Saturday, May 19th, 2007

i wandered into rainbow natural remedies the other day with one simple request: i’m looking for a mild face soap that is so natural i could eat it if i had to. the woman behind the counter didn’t look at me like i was insane, which i took to be a good sign that she understood that if i’m not putting chemicals into my body, i didn’t want to put them on my body either.

the most natural one they had there had honey in it (not vegan) so i asked her if there was a way to make my own. her eyes lit up and she said that she’d run and get me a recipe (and then sell me the ingredients, of course). apparently she makes her own face stuff, too.

i’ve only used it for one night but so far so good (mia decided not to try it until she saw that my skin didn’t erupt in a massive breakout).

the recipe:
2 cups white clay
1 cup steel-cut oats
1/4 cup chopped almonds
1/8 cup chopped rose petals
1/8 cup chopped lavender

combine them all together and store in a mason jar. take out a little at a time and combine with a little olive oil and enough water to make a paste. then scrub away.
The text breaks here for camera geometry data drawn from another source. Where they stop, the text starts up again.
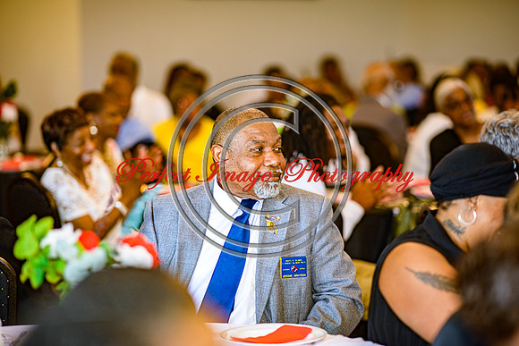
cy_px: 173
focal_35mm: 105
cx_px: 260
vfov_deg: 13.0
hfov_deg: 19.5
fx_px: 1514
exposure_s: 1/125
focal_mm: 105
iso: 180
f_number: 1.8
i’m hoping that the olive oil and chopped almonds (which also have a fair bit of oil in them) will keep my skin from drying out so that i won’t have to use a moisturizer.

next up: edible toothpaste and shampoo.

hungover

Sunday, May 13th, 2007

about once or twice per week, i’ll eat some cooked food. this usually happens when i go out to dinner with friends. last night it was sushi, so i got some veggie rolls and a seaweed salad. without fail, the morning after i eat a cooked meal, i feel incredibly hungover and today is no exception: lethargic, somewhat off-balance, and pretty intense pressure behind my eyes. feels awful. and it means having to wait a bit until it passes so that i can go for a run. maybe i should drink some water. it’s the only cooked-food hangover remedy i can think of. it’s weird, right? sux.
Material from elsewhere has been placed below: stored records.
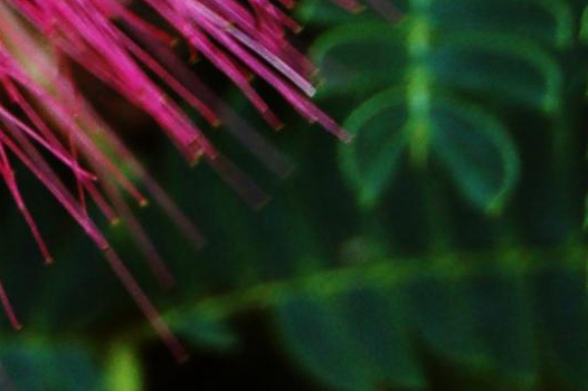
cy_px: -642
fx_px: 5876
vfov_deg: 3.7
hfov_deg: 5.6
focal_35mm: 360
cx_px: -530
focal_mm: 42
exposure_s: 1/60
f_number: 7.1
i think that in the old days when i was drinking alcohol with a big meal, i’d blame the crappy next-morning feelings on the drinking. maybe it was the food after all. does anyone else get this?

occupational hazard

Thursday, May 10th, 2007

look what i almost drank as part of tonight’s post-run pond-scum smoothie:

close one, huh?

in case you’re wondering:
1 head of spinach
1 huge tommy atkins mango
1 red pear
~400cal

oh, and 1 small bug: negligible calories.